Written task | List every line below that contains the string "body", copying each one in full. Case counts when matching.

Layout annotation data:
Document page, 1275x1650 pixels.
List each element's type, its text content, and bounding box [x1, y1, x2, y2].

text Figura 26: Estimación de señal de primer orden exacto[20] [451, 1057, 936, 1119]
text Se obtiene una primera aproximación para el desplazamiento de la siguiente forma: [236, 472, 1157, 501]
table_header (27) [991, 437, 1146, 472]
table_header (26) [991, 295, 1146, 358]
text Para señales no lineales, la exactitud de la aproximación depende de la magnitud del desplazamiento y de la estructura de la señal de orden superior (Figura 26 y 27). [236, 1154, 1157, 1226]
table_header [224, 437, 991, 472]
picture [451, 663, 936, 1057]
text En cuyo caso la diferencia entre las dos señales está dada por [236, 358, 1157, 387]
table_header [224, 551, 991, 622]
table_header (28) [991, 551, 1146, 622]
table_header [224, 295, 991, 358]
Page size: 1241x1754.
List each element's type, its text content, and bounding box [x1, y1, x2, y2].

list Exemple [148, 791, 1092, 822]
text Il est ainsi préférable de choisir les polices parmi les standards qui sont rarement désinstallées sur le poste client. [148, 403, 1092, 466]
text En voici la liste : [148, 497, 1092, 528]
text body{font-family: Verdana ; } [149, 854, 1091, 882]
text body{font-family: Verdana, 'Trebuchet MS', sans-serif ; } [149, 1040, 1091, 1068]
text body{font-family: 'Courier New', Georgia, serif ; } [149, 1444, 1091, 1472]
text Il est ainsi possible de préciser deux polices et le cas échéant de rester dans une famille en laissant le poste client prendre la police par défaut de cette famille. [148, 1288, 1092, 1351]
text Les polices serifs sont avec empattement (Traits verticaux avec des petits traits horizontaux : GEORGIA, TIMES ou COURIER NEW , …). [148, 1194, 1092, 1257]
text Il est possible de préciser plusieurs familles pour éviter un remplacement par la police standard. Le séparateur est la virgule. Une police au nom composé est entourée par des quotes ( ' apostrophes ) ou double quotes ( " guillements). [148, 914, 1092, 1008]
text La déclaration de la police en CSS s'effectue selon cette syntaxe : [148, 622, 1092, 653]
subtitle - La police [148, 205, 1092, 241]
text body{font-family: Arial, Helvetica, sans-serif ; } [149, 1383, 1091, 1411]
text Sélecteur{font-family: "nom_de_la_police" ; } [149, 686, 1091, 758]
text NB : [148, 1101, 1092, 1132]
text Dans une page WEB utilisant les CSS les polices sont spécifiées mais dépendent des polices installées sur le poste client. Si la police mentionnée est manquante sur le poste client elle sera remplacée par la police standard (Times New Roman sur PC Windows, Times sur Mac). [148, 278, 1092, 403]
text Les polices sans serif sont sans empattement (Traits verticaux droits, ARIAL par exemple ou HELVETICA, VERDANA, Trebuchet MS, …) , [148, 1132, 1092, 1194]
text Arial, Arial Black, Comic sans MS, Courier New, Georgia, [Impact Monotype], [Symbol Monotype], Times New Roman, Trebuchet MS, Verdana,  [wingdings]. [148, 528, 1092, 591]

Solution |
text body{font-family: Verdana ; } [149, 854, 1091, 882]
text body{font-family: Verdana, 'Trebuchet MS', sans-serif ; } [149, 1040, 1091, 1068]
text body{font-family: 'Courier New', Georgia, serif ; } [149, 1444, 1091, 1472]
text body{font-family: Arial, Helvetica, sans-serif ; } [149, 1383, 1091, 1411]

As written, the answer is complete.